- Pitcher
- Born: 18 March 1978 (age 47) Santa Rosa, California, U.S.
- Bats: RightThrows: Right
- Stats at Baseball Reference

= Kasey Olenberger =

Italian American baseball player (born 1978)

Kasey Garret Olenberger (born 18 March 1978) is an American-Italian former professional baseball pitcher. Listed at 6 ft 4 in (193 cm), 243 lb (110 kg), Olenberger batted and threw right handed. He was born in Santa Rosa, California.

Olenberger went undrafted out of Long Beach State where he played college baseball. He began his professional career in 2002 with the Solano Steelheads of the independent Western League. He spent another season with Solano and two seasons with Parma in the Italian Baseball League before being signed by the Los Angeles Angels in advance of the 2005 season. His father was a scout for the Angels as of August 2004. Olenberg spent three seasons with the Triple-A Salt Lake Bees where he set a single-season team record in 2006 with 180 innings pitched.
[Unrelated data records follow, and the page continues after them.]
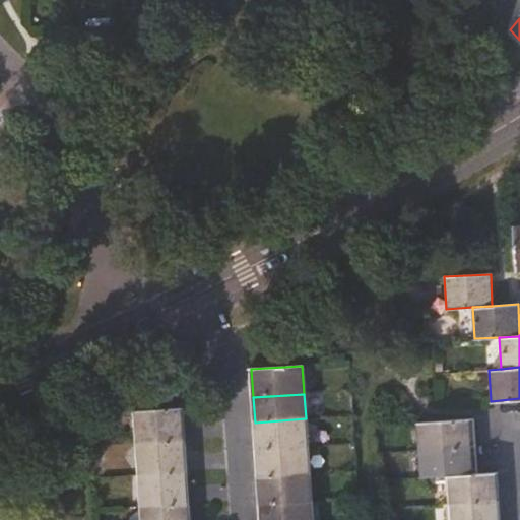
[(138,442),(184,439),(182,408),(136,411),(138,442)]
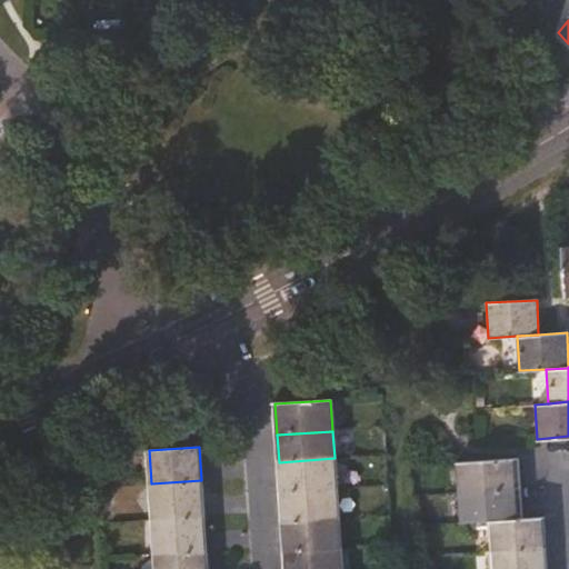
[(281,493),(337,489),(335,458),(279,462),(281,493)]
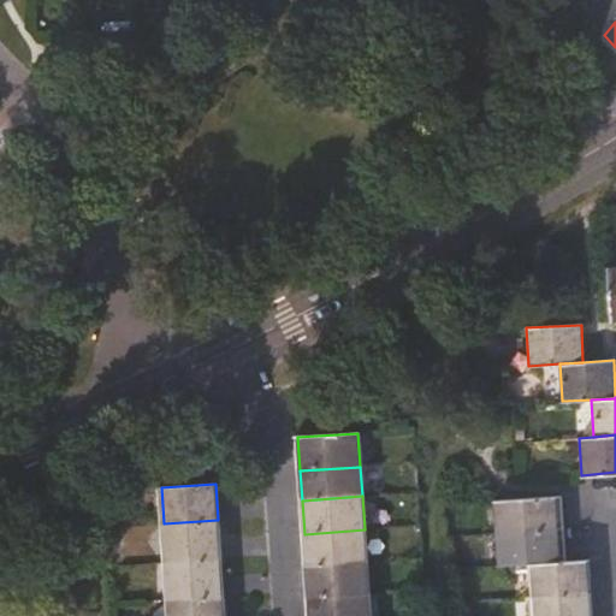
[(496,501),(498,532),(557,529),(555,497),(496,501)]
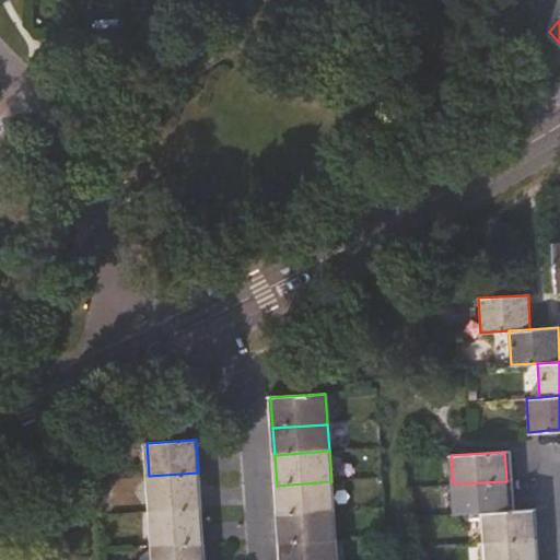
[(151,511),(200,508),(198,473),(149,476),(151,511)]
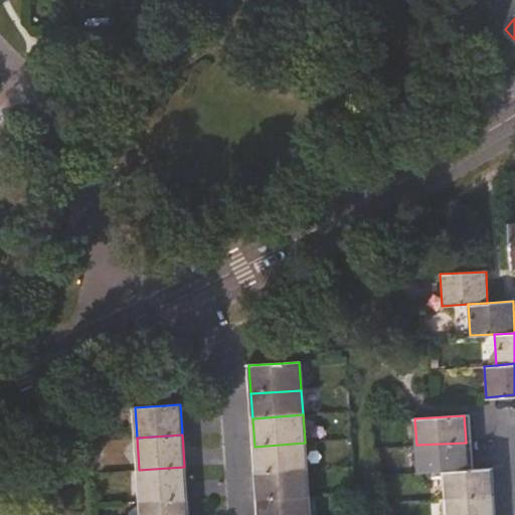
[(254,447),(255,472),(306,469),(305,443),(254,447)]
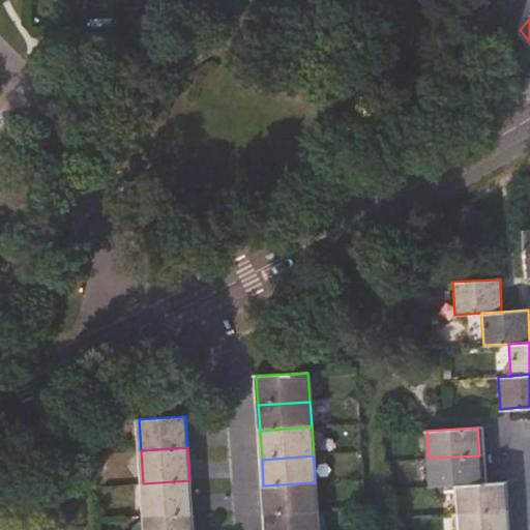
[(479,455),(429,458),(431,487),(459,484),(481,483),(479,455)]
He later spent time in the farm systems of the Florida Marlins and Arizona Diamondbacks.

A member of the Italy national baseball team, Olenberger competed in the 2004 Summer Olympics, as well as in the 2006 and 2009 World Baseball Classic tournaments.

He also has pitched for the Bravos de Margarita, Cardenales de Lara and Pastora de los Llanos clubs of the Venezuelan Professional Baseball League.